I had to extended the proposed macro a bit to address the following points:
– support for arbitrary number of generic arguments
– support for optional trait bounds (this is necessary if the assertions rely on associated trait items of generic arguments)
– support for const generics
– suppressing some false-positive compiler and clippy lints
In case anyone else has similar requirements, here’s what I ended up with for now:
/// Helper macro to express assertions that are tested at compile time
/// despite using properties of generic parameters of an outer function.
///
/// See discussion at <https://morestina.net/blog/1940>.

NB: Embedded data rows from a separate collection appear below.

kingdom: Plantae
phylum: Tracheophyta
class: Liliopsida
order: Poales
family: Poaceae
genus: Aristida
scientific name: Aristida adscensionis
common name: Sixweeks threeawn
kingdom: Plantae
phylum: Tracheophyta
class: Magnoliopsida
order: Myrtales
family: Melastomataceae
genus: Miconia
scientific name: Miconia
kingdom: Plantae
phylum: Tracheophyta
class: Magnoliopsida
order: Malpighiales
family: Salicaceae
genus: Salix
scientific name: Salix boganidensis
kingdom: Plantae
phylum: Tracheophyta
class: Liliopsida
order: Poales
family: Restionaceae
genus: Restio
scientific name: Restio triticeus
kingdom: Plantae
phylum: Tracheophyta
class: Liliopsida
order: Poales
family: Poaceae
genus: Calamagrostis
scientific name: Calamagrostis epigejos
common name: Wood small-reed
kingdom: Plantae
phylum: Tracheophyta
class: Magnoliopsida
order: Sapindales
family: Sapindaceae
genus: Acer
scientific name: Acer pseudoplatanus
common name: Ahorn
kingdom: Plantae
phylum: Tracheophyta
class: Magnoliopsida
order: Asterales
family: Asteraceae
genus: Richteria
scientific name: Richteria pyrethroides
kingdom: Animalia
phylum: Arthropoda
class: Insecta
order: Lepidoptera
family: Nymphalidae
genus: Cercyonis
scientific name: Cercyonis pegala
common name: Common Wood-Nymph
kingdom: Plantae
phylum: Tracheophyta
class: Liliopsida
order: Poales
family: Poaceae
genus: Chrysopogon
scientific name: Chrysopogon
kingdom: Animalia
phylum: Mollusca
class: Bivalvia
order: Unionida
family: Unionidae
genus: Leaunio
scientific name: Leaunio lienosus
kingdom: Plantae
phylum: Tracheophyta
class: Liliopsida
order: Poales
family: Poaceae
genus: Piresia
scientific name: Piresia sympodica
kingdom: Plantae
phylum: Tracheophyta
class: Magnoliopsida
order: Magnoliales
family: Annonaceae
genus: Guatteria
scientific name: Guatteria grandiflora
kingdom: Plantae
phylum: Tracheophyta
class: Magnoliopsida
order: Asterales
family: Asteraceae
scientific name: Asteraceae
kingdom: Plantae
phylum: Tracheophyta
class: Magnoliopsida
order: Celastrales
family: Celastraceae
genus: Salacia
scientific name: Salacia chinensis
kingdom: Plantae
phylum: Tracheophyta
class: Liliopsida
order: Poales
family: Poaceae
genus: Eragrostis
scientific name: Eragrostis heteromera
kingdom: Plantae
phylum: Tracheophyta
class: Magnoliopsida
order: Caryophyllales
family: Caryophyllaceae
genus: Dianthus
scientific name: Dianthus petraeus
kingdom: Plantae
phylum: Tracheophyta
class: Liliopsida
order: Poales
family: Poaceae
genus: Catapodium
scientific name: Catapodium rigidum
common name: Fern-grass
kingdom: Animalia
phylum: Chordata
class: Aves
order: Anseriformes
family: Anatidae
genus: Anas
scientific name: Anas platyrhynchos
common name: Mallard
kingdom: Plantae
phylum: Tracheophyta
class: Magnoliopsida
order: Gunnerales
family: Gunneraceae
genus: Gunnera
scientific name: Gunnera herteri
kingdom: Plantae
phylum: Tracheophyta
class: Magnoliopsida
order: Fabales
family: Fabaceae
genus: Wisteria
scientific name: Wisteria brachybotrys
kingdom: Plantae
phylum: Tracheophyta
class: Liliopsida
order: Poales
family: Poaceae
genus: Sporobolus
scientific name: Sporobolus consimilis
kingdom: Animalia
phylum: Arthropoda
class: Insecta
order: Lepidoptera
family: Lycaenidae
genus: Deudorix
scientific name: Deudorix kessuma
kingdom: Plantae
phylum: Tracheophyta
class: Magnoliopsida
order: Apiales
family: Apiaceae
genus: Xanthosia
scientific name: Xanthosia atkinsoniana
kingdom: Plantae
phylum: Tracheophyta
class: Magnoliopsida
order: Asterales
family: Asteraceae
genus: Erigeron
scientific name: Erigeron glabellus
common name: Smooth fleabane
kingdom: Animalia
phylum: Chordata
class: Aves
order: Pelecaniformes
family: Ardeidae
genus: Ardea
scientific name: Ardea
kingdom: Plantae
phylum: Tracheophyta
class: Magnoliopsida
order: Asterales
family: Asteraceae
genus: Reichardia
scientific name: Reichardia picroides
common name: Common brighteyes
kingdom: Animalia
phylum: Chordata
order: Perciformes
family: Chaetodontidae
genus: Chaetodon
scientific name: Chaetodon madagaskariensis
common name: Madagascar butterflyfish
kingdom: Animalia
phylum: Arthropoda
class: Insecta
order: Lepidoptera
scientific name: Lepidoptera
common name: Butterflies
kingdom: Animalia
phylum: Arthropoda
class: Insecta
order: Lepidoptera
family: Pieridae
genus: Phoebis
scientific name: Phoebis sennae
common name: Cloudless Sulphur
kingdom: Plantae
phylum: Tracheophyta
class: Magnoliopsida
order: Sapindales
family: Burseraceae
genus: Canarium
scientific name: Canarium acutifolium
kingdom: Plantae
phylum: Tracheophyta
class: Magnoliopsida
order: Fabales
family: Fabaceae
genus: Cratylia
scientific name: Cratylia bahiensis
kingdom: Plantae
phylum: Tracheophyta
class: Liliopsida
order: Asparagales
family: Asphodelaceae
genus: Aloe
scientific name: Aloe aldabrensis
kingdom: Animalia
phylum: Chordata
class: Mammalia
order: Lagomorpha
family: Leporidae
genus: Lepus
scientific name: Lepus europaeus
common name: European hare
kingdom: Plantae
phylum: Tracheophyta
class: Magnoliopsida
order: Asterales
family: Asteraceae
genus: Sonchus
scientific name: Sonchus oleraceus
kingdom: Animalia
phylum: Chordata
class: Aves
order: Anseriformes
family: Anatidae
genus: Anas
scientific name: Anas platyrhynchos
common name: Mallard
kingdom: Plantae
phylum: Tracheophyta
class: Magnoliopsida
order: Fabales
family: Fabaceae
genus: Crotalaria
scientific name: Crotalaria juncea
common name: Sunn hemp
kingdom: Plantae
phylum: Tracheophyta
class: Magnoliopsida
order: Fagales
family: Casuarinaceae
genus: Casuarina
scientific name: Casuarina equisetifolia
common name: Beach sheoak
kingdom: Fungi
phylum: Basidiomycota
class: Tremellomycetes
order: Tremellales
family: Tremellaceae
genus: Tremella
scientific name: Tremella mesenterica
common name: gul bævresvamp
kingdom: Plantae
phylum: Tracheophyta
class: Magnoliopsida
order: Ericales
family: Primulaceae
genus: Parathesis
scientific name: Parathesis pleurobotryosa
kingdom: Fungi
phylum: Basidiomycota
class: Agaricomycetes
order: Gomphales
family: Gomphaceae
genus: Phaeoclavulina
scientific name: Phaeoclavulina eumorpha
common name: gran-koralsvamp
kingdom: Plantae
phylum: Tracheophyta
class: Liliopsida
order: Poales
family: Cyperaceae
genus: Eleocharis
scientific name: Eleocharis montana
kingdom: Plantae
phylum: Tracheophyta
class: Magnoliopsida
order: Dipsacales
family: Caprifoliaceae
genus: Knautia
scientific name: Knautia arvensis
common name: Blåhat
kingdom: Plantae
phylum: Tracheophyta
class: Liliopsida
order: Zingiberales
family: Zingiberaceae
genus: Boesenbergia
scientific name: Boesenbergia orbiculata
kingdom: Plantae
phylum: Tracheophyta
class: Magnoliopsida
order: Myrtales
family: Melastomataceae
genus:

macro_rules! generic_asserts {
(($($l:lifetime,)* $($($t:ident$(: $bound:path)?),+)? $(; $(const $c:ident:$ct:ty),+)?); $($label:ident: $test:expr);+$(;)?) => {
#[allow(path_statements, clippy::no_effect)]
{
struct Check<$($l,)* $($($t,)+)? $($(const $c:$ct,)+)?>($($($t,)+)?);
impl<$($l,)* $($($t$(:$bound)?,)+)? $($(const $c:$ct,)+)?> Check<$($l,)* $($($t,)+)? $($($c,)+)?> {
$(
const $label: () = assert!($test);
)+
}
generic_asserts!{@nested Check::<$($l,)* $($($t,)+)? $($($c,)+)?>, $($label: $test;)+}
}
};
(@nested $t:ty, $($label:ident: $test:expr;)+) => {
$(
<$t>::$label;
)+
}
}
The macro can be used in very general ways:
generic_asserts!(
(Type1: Trait1, Type2: Trait2; const C1: usize, const C2: u32);
TYPE1_MUST_BE_COMPATIBLE_WITH_C1: Type1::ASSOCIATED_CONST <= C1;
TYPE2_MUST_BE_COMPATIBLE_WITH_C2: Type2::OTHER_ASSOCIATED_CONST <= C2;
BOTH_TYPES_MUST_SATISFY_SOMETHING_JOINTLY: Type1::ASSOCIATED_CONST + Type2::ASSOCIATED_CONST <= C1 * C2 as usize
);
Here, the first line denotes the generic types and consts (consts are optional; note the semicolon between types and consts). Each one of the subsequent lines defines an assertion that can reference any subset of generic types and consts. Each assertion is prefixed with a label, which appears in the compiler error message if the assertion is violated.